> _Problem set_
• A. In the passage on Relief Society service, how many quilts did the women and girls in Milwaukee tie?
• B. In the passage on Relief Society service, start at the words "The women of" and print through the words "of our lives?".
• C. Write the next part of the passage on Relief Society service, picking up after its final sentence.

> _Passage shown_
=====

The followers of Christ in ancient times were known for their good works. They imparted “to one another both temporally and spiritually according to their needs and their wants” (Mosiah 18:29). They served simply, right where they lived.
In 1842, the Prophet Joseph Smith organized the sisters in Nauvoo into the first Relief Society in order to aid the needy in their town. Their practical acts of service have multiplied through 150 years and have spread into 128 countries and territories.
The women of Relief Society today, says President Elaine L. Jack, represent “an army of righteousness. The motto of Relief Society, Charity Never Faileth, is so important that we are basing the 1992 sesquicentennial celebration around humanitarian service. Charitable service is not something we do occasionally. It is a way of thinking. It is a way of living. It is an attitude that we adopt.”
How can we make charitable service a natural part of our lives?
Relief Society sisters have found many ways to show charity in their communities.
In Milwaukee, Wisconsin, stake Relief Society president Dawn Rutowski read that a newly opened home for abused children needed small quilts. More than 150 women and girls gathered on a Saturday afternoon to tie 300 quilts that would provide warmth and security for the children. (See Church News, 27 October 1990, page 10.)

=====

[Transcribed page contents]
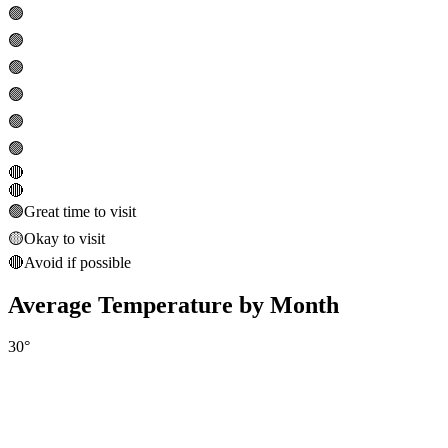
🟢
🟢
🟢
🟢
🟢
🟢
🔴
🔴
🟢
Great time to visit
🟡
Okay to visit
🔴
Avoid if possible
Average Temperature by Month
30
°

=====

> _Responses in order_
• A. 300

• B.
The women of Relief Society today, says President Elaine L. Jack, represent “an army of righteousness. The motto of Relief Society, Charity Never Faileth, is so important that we are basing the 1992 sesquicentennial celebration around humanitarian service. Charitable service is not something we do occasionally. It is a way of thinking. It is a way of living. It is an attitude that we adopt.”
How can we make charitable service a natural part of our lives?

• C.
After discovering that a local hospital needed new pillows and bed sheets, Relief Society sisters in the Kowloon Hong Kong Stake purchased cloth and made 150 pillows and other items. (See Church News, 5 August 1989, page 7.)
Seven Relief Society sisters in Syracuse, Italy, joined women from other churches and civic groups to open a home for unwed, underprivileged mothers. (See Church News, 11 June 1988, page 10.)
When an eighteen-month-old Bolivian boy, Danny, was flown to Primary Children’s Medical Center in Salt Lake City for corrective surgery on his feet and hips, Relief Society sisters devotedly cared for him during his three-month recovery period.
Holladay Utah North Stake Relief Society president Sharon Kasteler reports, “The sisters who cared for Danny have the heart of the gospel in their lives today because they have shared and given.”
How can Relief Society women in our community give service?
Bishop Glenn L. Pace of the Presiding Bishopric reminds us that, as Church members, we may fast and give fast offerings, thus enabling the Church to do more to relieve suffering. “Every member of the Church can pray for peace throughout the world and for the well-being of all its inhabitants.”
He encourages us to open our eyes to needs close around us: “The greatest compassionate service each of us can give may be in our own neighborhoods and communities” (Ensign, November 1990, page 9). We must take the initiative. We have been taught correct principles. We need not wait for an assignment.
We invite you to join us in imparting service both temporally and spiritually during this sesquicentennial year of the Relief Society.